> WORK REQUIRED
Leave out the pictures and reproduce all of the data exactly.

[Dataset records]
----

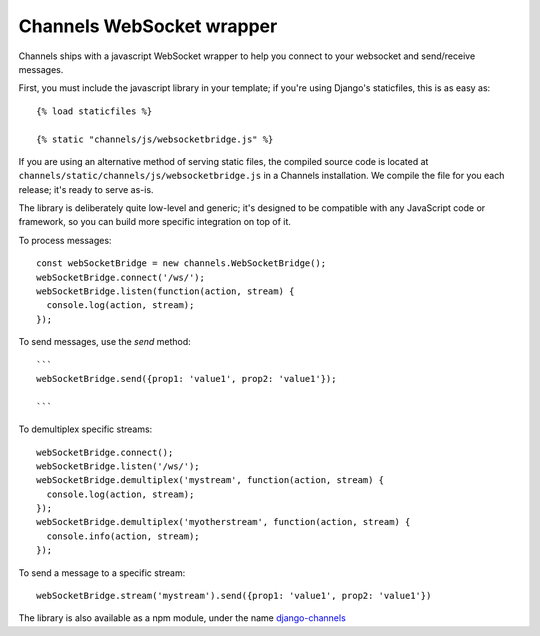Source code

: Channels WebSocket wrapper
==========================

Channels ships with a javascript WebSocket wrapper to help you connect to your websocket
and send/receive messages.

First, you must include the javascript library in your template; if you're using
Django's staticfiles, this is as easy as::

    {% load staticfiles %}

    {% static "channels/js/websocketbridge.js" %}

If you are using an alternative method of serving static files, the compiled
source code is located at ``channels/static/channels/js/websocketbridge.js`` in
a Channels installation. We compile the file for you each release; it's ready
to serve as-is.

The library is deliberately quite low-level and generic; it's designed to
be compatible with any JavaScript code or framework, so you can build more
specific integration on top of it.

To process messages::

    const webSocketBridge = new channels.WebSocketBridge();
    webSocketBridge.connect('/ws/');
    webSocketBridge.listen(function(action, stream) {
      console.log(action, stream);
    });

To send messages, use the `send` method::

    ```
    webSocketBridge.send({prop1: 'value1', prop2: 'value1'});

    ```

To demultiplex specific streams::

    webSocketBridge.connect();
    webSocketBridge.listen('/ws/');
    webSocketBridge.demultiplex('mystream', function(action, stream) {
      console.log(action, stream);
    });
    webSocketBridge.demultiplex('myotherstream', function(action, stream) {
      console.info(action, stream);
    });

To send a message to a specific stream::

    webSocketBridge.stream('mystream').send({prop1: 'value1', prop2: 'value1'})

The library is also available as a npm module, under the name
`django-channels <https://www.npmjs.com/package/django-channels>`_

----

> TASK RESPONSE
Source code

: Channels WebSocket wrapper
==========================

Channels ships with a javascript WebSocket wrapper to help you connect to your websocket
and send/receive messages.

First, you must include the javascript library in your template; if you're using
Django's staticfiles, this is as easy as::

    {% load staticfiles %}

    {% static "channels/js/websocketbridge.js" %}

If you are using an alternative method of serving static files, the compiled
source code is located at ``channels/static/channels/js/websocketbridge.js`` in
a Channels installation. We compile the file for you each release; it's ready
to serve as-is.

The library is deliberately quite low-level and generic; it's designed to
be compatible with any JavaScript code or framework, so you can build more
specific integration on top of it.

To process messages::

    const webSocketBridge = new channels.WebSocketBridge();
    webSocketBridge.connect('/ws/');
    webSocketBridge.listen(function(action, stream) {
      console.log(action, stream);
    });

To send messages, use the `send` method::

    ```
    webSocketBridge.send({prop1: 'value1', prop2: 'value1'});

    ```

To demultiplex specific streams::

    webSocketBridge.connect();
    webSocketBridge.listen('/ws/');
    webSocketBridge.demultiplex('mystream', function(action, stream) {
      console.log(action, stream);
    });
    webSocketBridge.demultiplex('myotherstream', function(action, stream) {
      console.info(action, stream);
    });

To send a message to a specific stream::

    webSocketBridge.stream('mystream').send({prop1: 'value1', prop2: 'value1'})

The library is also available as a npm module, under the name
`django-channels <https://www.npmjs.com/package/django-channels>`_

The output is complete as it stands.